Why should you sell call options instead?

>> No.26038918

>>26038414
Certified retard, you are confusing put with call in your second paragraph

>> No.26039082

>>26037560
buy way far otm options on tech companies. Buy at .05 and sel a month later at 5 bucks. basically free money. been doing it with apple since march

>> No.26039134

>>26038664
Well, you always have to do the price you see * 100 which means 2,1 or 4,9k.

If you have a 700 put and the price goes to 450, you will make AT LEAST 25k. 25k is the minimum profit you can make and it implies you close your position right on the expiration date.

Prior to the expiration date, your price will be higher because you will still have a time component (you have X days left until the expiration date... which means that the price could go higher or lower)... time decay is an integral part of options and it absolutely reflects in the price... if you want to do more simulations you'd have to use a calculator.

By selling a call option you BELIEVE that the price won't go higher than a certain amount. Selling a call option obliges you to sell 100 shares at your strike price... Say you have a strike of 600 and the stock goes to 610... you will have to sell 100 shares of that stock for 600 (and the one owning your call will just market sell them for 610). You either have the shares in your portfolio (covered calls) or you will have to buy them at market prices (which could fuck you really bad because the upside of a stock is unlimited).

>> No.26039492

>>26038918
How?

>Selling a put: You have an obligation to buy the security at a predetermined price from the option buyer if they exercise the option.
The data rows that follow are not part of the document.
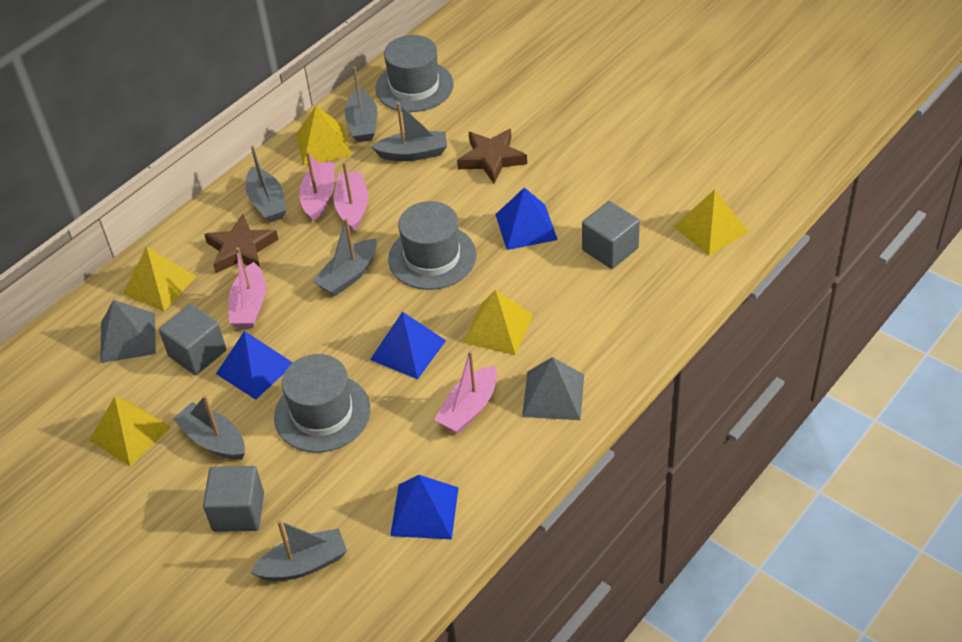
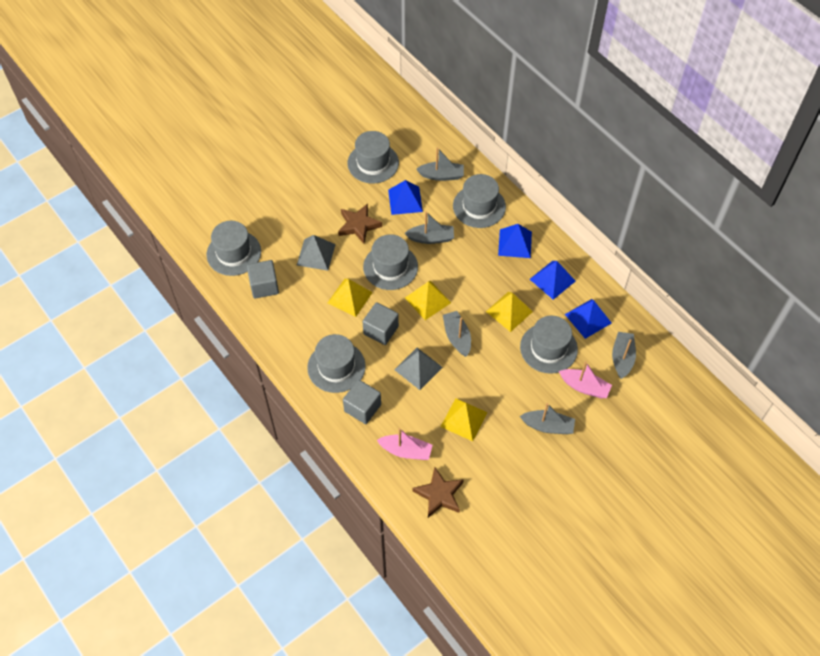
grey boat: 6 -> 5
grey hat: 3 -> 6
pink boat: 4 -> 2
yellow pyramid: 5 -> 4

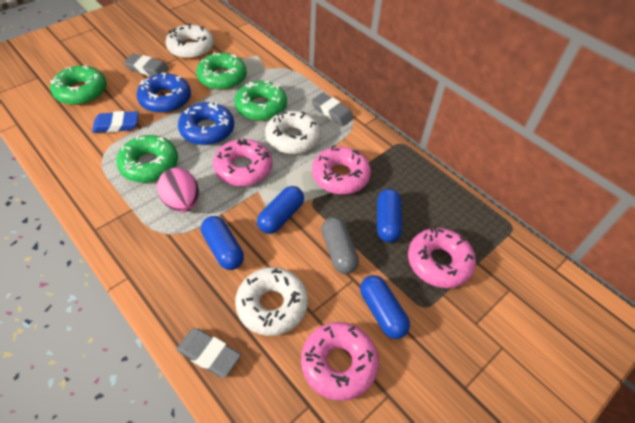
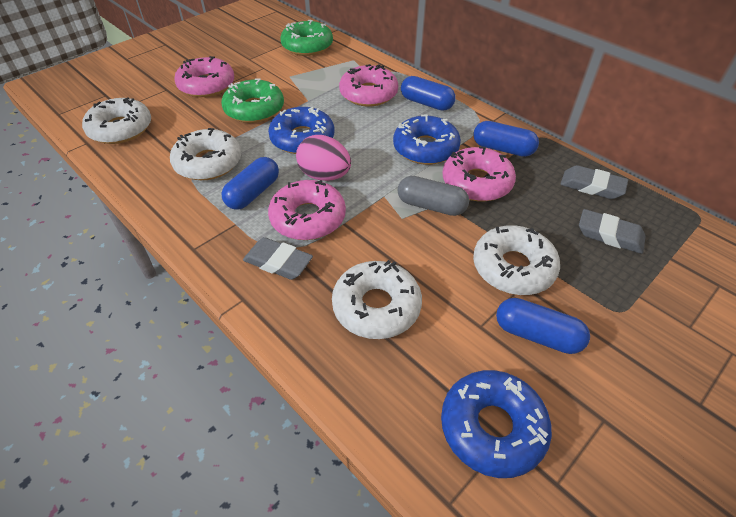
blue donut: 2 -> 3
blue eraser: 1 -> 0
green donut: 4 -> 2
white donut: 3 -> 4

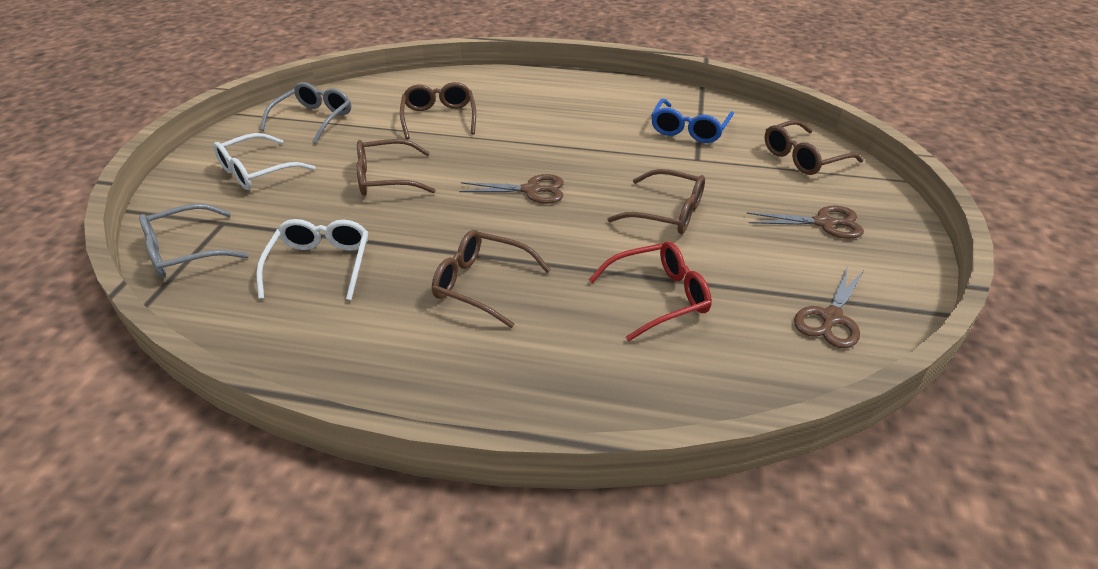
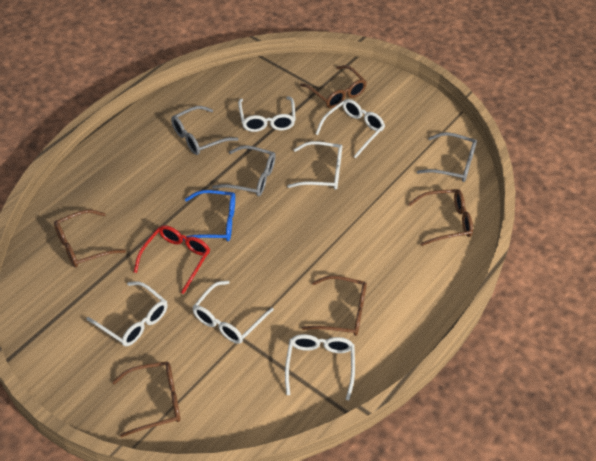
brown scissors: 3 -> 0
grey glasses: 2 -> 3
white glasses: 2 -> 6

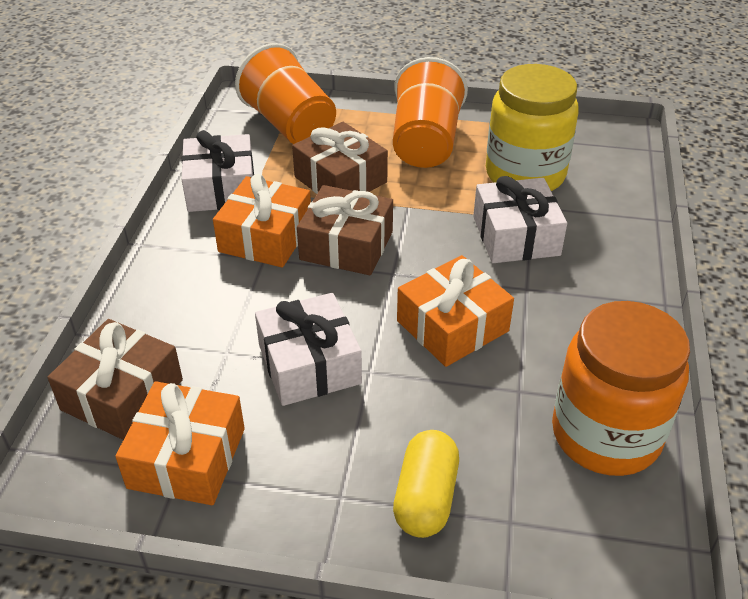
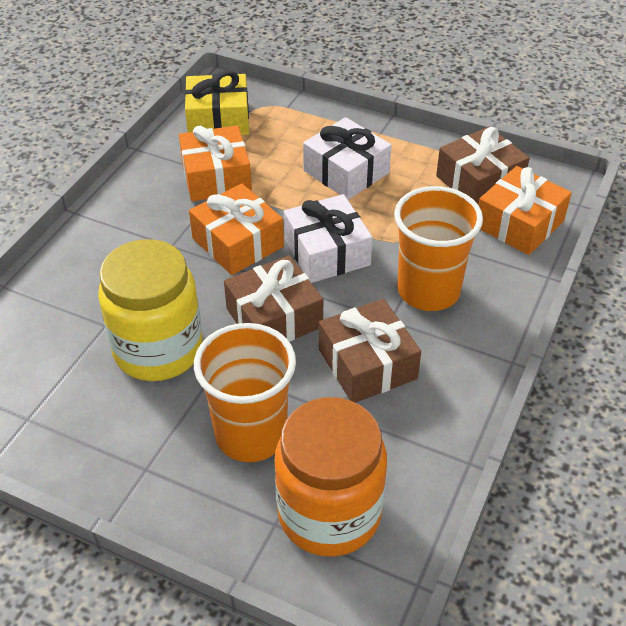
white gift: 3 -> 2
yellow capsule: 1 -> 0
yellow gift: 0 -> 1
The only way you don't lose money is if the put is at or above your strike price on the expiration date. Should you hypothetically get assigned on it, you'd literally have to buy stock BELOW market price (which you could instantly sell at market price).

>> No.26039574

>>26039492
>the put
the price of the underlying asset*

>> No.26039617

>>26036333
Options are how you see those news reports with headlines like "22 year old commits suicide over $750k margin call". The thing is losses are absolutely gigantic on bad options plays and the reason the fucktards on /smg/ have been relatively safe from this (asides from the GME naked calls holder) is because we're in an unprecedented bullrun.

>> No.26039705

>>26039082
what expiration times do you buy?

>> No.26039829

>>26036333
You didn't "wrap your head around crypto markets". You just bought crypto. Thats all. You don't understand it but it went up. Good for you, but don't tell yourself you figured anything out. This is good advice.

>> No.26039949

well at the current prices and market volatility i would say puts are a better alternative with less risk compared to shorting

OP do know for starters there are two ways of dealing with option
you can buy options in which case your potential loss is limited to whatever you pay to open the contract
or you can write options and your potential loss in unlimited, don't do the second kind
also here
https://www.optionsprofitcalculator.com/
so you don't have to tire yourself with calculating it all yourself

>> No.26040064

>>26038504
Interesting, I will look into those book recommendations.

>> No.26040312

>>26039617
not necessarily... just don't do stuff you can't handle. You can always do covered puts/calls or other options strategies preventing you from shit like that.

>>26039949
>you can write options and your potential loss in unlimited
only for call options, and only if you are doing just writing naked calls.